I don’t expect life to be a perfect, tasty pie of sweetness all the time. It’s rough. Days are challenging – we know this. Gosh, the past year-and-a-half, right?. Life is difficult. My family will soon experience how so.
Monday, I expect life to change drastically for a loved one. That day’s decision will affect a lot in his life, although the sunshine rising early on the days remaining in his life will remain steady. Schedules, friends, hobbies, and other constants he has known are going to adjust because the independence he has known is being driven away. His license, most likely, will be, sadly, taken away. I hope this won’t be the case, but the glaring exit ramp ahead is too obvious to avoid. Mental traffic has been congested and we need to clear the roads ahead for him.

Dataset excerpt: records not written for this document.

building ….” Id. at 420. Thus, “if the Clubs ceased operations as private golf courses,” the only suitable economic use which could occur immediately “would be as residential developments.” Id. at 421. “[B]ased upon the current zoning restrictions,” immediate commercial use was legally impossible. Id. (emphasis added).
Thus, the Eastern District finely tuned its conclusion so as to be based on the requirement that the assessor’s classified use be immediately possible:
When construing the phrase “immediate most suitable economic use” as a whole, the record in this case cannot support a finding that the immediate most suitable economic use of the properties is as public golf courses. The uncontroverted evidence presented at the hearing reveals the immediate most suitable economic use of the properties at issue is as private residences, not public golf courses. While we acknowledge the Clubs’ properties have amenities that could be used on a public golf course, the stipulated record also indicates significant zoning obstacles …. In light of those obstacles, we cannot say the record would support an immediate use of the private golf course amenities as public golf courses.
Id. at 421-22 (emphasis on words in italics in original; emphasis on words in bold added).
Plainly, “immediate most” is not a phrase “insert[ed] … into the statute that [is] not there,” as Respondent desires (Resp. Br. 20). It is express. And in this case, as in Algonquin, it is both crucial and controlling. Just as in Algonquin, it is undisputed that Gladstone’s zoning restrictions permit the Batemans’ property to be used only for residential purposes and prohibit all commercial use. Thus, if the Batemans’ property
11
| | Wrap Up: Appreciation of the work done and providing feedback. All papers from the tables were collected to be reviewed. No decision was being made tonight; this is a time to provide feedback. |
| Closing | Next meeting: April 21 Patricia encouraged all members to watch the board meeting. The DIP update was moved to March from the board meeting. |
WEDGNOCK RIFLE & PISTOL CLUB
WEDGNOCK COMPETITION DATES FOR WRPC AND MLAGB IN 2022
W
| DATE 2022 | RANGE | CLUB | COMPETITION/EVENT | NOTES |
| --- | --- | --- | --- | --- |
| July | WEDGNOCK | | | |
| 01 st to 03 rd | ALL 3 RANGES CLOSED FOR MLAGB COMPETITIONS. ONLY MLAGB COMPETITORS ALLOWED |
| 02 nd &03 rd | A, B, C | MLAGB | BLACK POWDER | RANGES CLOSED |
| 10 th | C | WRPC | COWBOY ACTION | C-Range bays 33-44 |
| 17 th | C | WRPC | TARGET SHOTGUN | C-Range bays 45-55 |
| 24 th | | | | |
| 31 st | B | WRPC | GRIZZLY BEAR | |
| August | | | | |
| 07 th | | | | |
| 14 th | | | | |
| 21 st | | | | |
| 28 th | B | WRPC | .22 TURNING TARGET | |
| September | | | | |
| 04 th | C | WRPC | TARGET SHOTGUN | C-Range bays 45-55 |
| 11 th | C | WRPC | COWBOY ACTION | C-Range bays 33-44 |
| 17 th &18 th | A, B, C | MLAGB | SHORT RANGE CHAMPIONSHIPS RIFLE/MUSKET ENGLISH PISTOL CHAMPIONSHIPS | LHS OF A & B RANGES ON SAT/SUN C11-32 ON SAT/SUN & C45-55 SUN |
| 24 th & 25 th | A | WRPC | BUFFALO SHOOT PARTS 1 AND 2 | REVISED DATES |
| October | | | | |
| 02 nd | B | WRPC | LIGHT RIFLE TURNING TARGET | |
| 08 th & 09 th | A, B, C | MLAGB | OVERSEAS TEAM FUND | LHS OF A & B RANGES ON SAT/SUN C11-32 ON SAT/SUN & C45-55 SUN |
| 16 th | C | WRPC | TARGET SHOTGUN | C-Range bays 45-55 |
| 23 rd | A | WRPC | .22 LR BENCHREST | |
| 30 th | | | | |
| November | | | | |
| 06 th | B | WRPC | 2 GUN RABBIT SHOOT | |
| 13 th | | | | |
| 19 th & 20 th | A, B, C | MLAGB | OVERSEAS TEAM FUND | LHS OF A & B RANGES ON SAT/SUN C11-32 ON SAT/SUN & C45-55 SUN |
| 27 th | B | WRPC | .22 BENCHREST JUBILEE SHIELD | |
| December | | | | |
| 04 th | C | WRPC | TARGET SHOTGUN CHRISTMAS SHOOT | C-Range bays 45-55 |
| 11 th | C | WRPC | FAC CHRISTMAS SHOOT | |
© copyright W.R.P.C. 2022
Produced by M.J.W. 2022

… And it’s up to the son, his loving siblings, and the sun, to find a way forward for a dad who has been challenging at times, a loving father as only he knew how to be, and companion to me across many a lunch and dinner tables.
This will be a few days from now. As it stands, Father’s Day is Sunday – the day before a doctor’s appointment happens soon after sunrise. I have a small gift wrapped for him. I wish I could wrap the sun for him and reverse time instead of the gift.
My past few day’s inconveniences are minimal compared to his potential life-changing few minutes. This carve-out helps me look at big picture things. It’s time to think. Ninety-four million miles away, yet so close is the sun and a son who is thinking about his father.
My hope is he will find his morning sun’s facetime soon after we leave the office.
Find your morning sun to set aside crazy-town peoplefolk and focus on others who have life struggles ahead. They’re under the same sun. Eight minutes of aged warmth will reach you … and touch the faces of those who reach an age when life just isn’t the same anymore – like dads who did the best they could.